As a little girl growing up in the former Czechoslovakia, I went to summer nature camps along with most children. My favorite part of camp was the annual demonstration of competitive K9 sports. Police and Border Patrol would bring their dogs to show their skills in running, jumping, tracking, obedience, protection, and other practical tasks. I was always most impressed by German Shepherds. They were the most beautiful, powerful and intelligent of the breeds, yet when their job was done they would roll around, play, and love on the children at the camp. I always dreamed that I would someday own an amazing animal like this; a huge teddy bear that at one moment can wrestle playfully with children and at the next moment, snap to attention at the owners command and be the protector.
Unfortunately, I grew up in a small apartment in the city and couldn’t have a dog. While all my friends in elementary school read adventures and fairy tale books, I spent my time reading books about dog training and behavior. I wanted to be ready for the time I could have a dog someday. I constantly practiced what I read in books on every friend’s and neighbor’s dog. One day, I saw a book about exotic dogs, and on the cover, there was a photo of a white shepherd. I already knew that I loved shepherds, but this was “it”, my absolute dream dog.
On the weekends, we would visit my grandmother in the country. One summer, a stray dog (I named him “Brok”) was often in the area. He never trusted anyone and would keep his distance from people. He became my project, and I would follow him and talk to him for hours. He would always trot off several paces and turn his head to keep track of me. Clearly, he didn’t trust me, but I didn’t give up! One weekend, I came prepared for the routine again but, to my surprise, he came up to me wagging his tail, happy to see me. This was the beginning of a special friendship. Every week, after that point, Brok would wait for me to arrive to our weekend cottage, sitting in front of our gate. We had so many adventures together and I would practice my training skills on him. Sadly, my family escaped from Czechoslovakia and we didn’t return until almost 10 years later. I heard that he waited for me to return each weekend until he ultimately passed away.
When I was 19 years old and living in Germany, I finally had the chance to own my own dog. Of course, I had to have a white German shepherd. Her name was Shewa (shey-va). She was my constant companion, my angel, and best friend. She came with me to America which has become “my chosen home.” My husband often reminds me that when I met him, all I had was a “dog and a suitcase.”
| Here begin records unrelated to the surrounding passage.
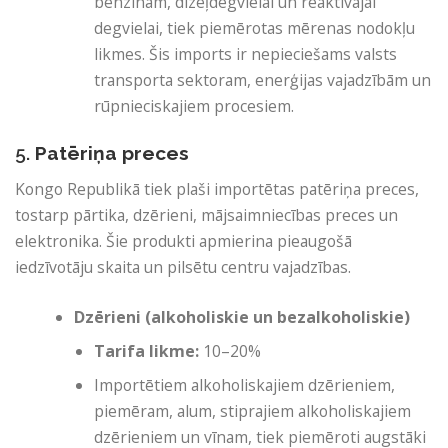
benzīnam, dīzeļdegvielai un reaktīvajai
degvielai, tiek piemērotas mērenas nodokļu
likmes. Šis imports ir nepieciešams valsts
transporta sektoram, enerģijas vajadzībām un
rūpnieciskajiem procesiem.
5.
Patēriņa preces
Kongo Republikā tiek plaši importētas patēriņa preces,
tostarp pārtika, dzērieni, mājsaimniecības preces un
elektronika. Šie produkti apmierina pieaugošā
iedzīvotāju skaita un pilsētu centru vajadzības.
Dzērieni (alkoholiskie un bezalkoholiskie)
Tarifa likme:
10–20%
Importētiem alkoholiskajiem dzērieniem,
piemēram, alum, stiprajiem alkoholiskajiem
dzērieniem un vīnam, tiek piemēroti augstāki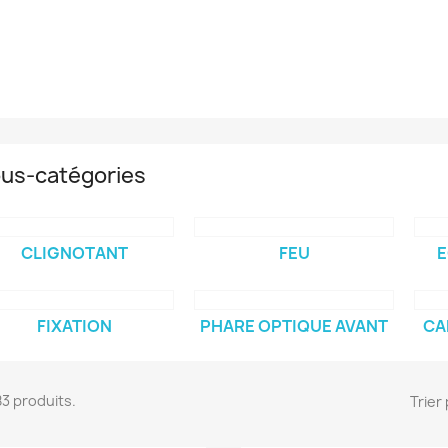
us-catégories
CLIGNOTANT
FEU
E
FIXATION
PHARE OPTIQUE AVANT
CA
483 produits.
Trier 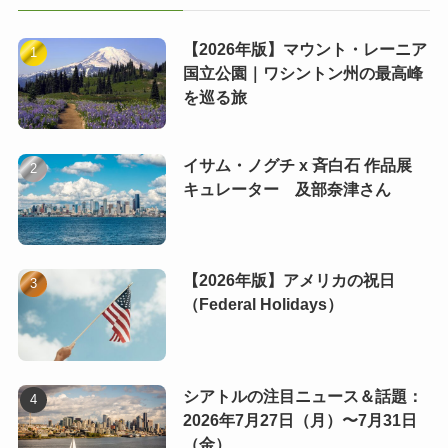
【2026年版】マウント・レーニア
国立公園｜ワシントン州の最高峰
を巡る旅
イサム・ノグチ x 斉白石 作品展
キュレーター 及部奈津さん
【2026年版】アメリカの祝日
（Federal Holidays）
シアトルの注目ニュース＆話題：
2026年7月27日（月）〜7月31日
（金）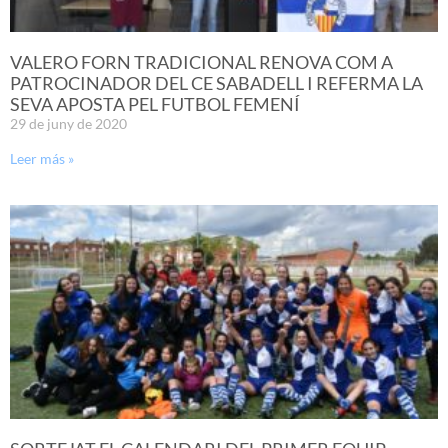
VALERO FORN TRADICIONAL RENOVA COM A
PATROCINADOR DEL CE SABADELL I REFERMA LA
SEVA APOSTA PEL FUTBOL FEMENÍ
29 de juny de 2020
Leer más »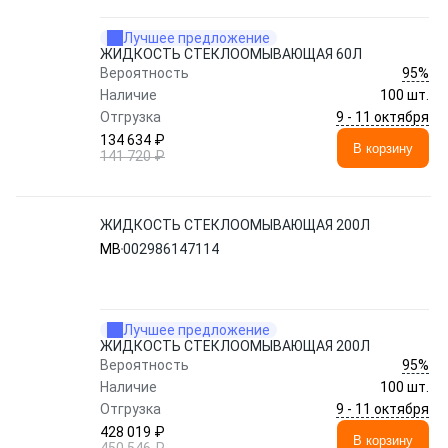
Лучшее предложение
ЖИДКОСТЬ СТЕКЛООМЫВАЮЩАЯ 60Л
95%
Вероятность
Наличие
100 шт.
9 - 11 октября
Отгрузка
134 634 ₽
В корзину
141 720 ₽
ЖИДКОСТЬ СТЕКЛООМЫВАЮЩАЯ 200Л
MB
002986147114
Лучшее предложение
ЖИДКОСТЬ СТЕКЛООМЫВАЮЩАЯ 200Л
95%
Вероятность
Наличие
100 шт.
9 - 11 октября
Отгрузка
428 019 ₽
В корзину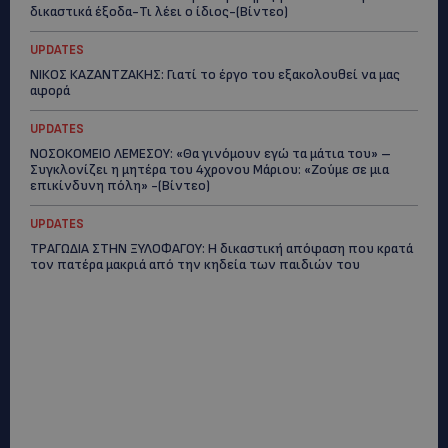
δικαστικά έξοδα-Τι λέει ο ίδιος-(Βίντεο)
UPDATES
ΝΙΚΟΣ ΚΑΖΑΝΤΖΑΚΗΣ: Γιατί το έργο του εξακολουθεί να μας
αφορά
UPDATES
ΝΟΣΟΚΟΜΕΙΟ ΛΕΜΕΣΟΥ: «Θα γινόμουν εγώ τα μάτια του» –
Συγκλονίζει η μητέρα του 4χρονου Μάριου: «Ζούμε σε μια
επικίνδυνη πόλη» -(Βίντεο)
UPDATES
ΤΡΑΓΩΔΙΑ ΣΤΗΝ ΞΥΛΟΦΑΓΟΥ: Η δικαστική απόφαση που κρατά
τον πατέρα μακριά από την κηδεία των παιδιών του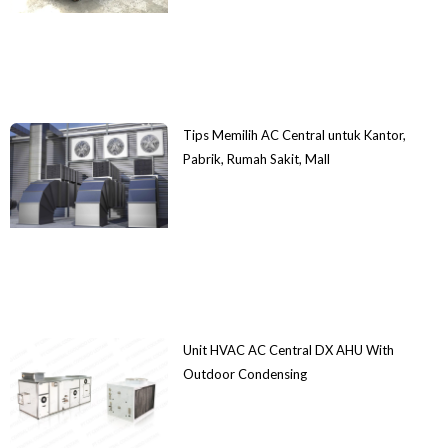
Tips Memilih AC Central untuk Kantor,
Pabrik, Rumah Sakit, Mall
Unit HVAC AC Central DX AHU With
Outdoor Condensing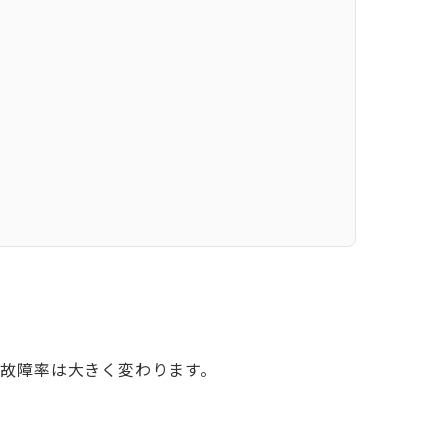
故障率は大きく変わります。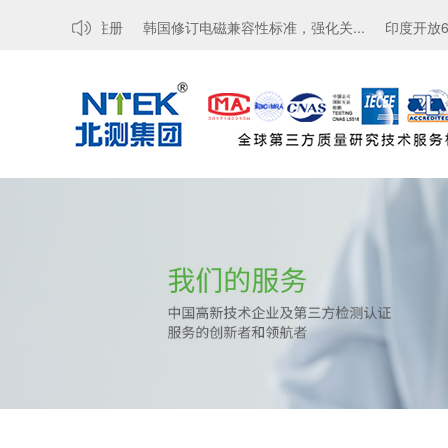
请求无线NVR注册
韩国修订电磁兼容性标准，强化关...
印度开放6GH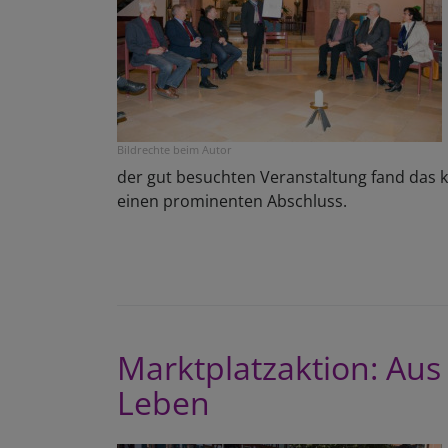
Bildrechte
beim Autor
der gut besuchten Veranstaltung fand das k
einen prominenten Abschluss.
Marktplatzaktion: Aus
Leben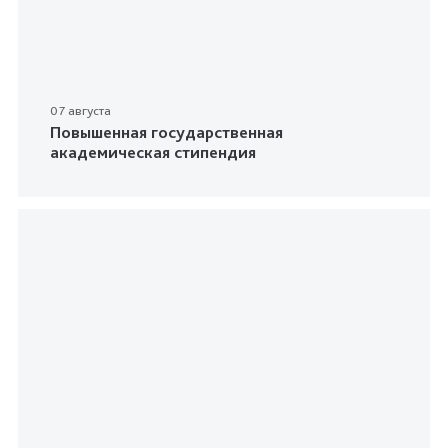
07 августа
Повышенная государственная
академическая стипендия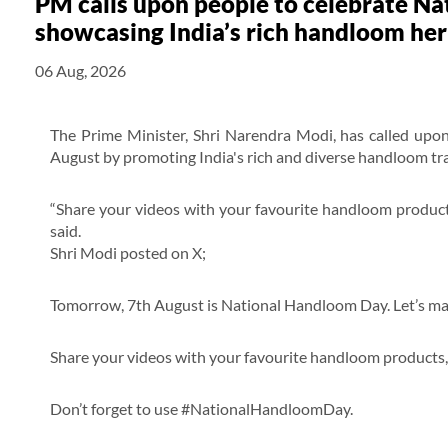
PM calls upon people to celebrate N
showcasing India’s rich handloom her
06 Aug, 2026
The Prime Minister, Shri Narendra Modi, has called upo
August by promoting India's rich and diverse handloom tra
“Share your videos with your favourite handloom product
said.
Shri Modi posted on X;
Tomorrow, 7th August is National Handloom Day. Let’s mak
Share your videos with your favourite handloom products
Don’t forget to use #NationalHandloomDay.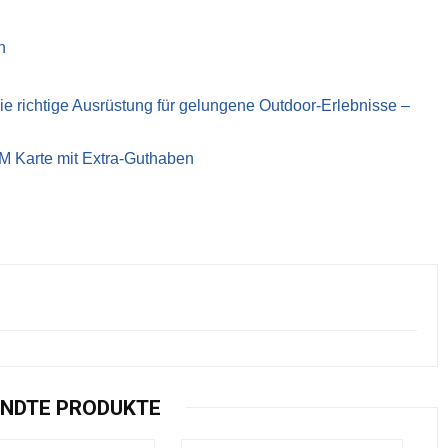
n
richtige Ausrüstung für gelungene Outdoor-Erlebnisse –
IM Karte mit Extra-Guthaben
NDTE PRODUKTE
Shewa was amazing. She would lay outside of the classrooms and wait for me for hours as I attended classes at UCLA. She would sit and carefully watch every person that came nearby while I read at the beach. We competed in agility, and she could do high-level obedience, jump a five-foot fence on command, and leap over any bench in a park. She would even pull me when I went rollerblading. When I adopted several hurt birds that fell from their nest, she would gently hold them between her paws and lick them kindly (she also did that with my pet rat). She was an extremely loving and loyal dog.
I will never forget Brok and Shewa, the two dogs that marked two different eras of my life and got me started on my new chapter – my own breeding program.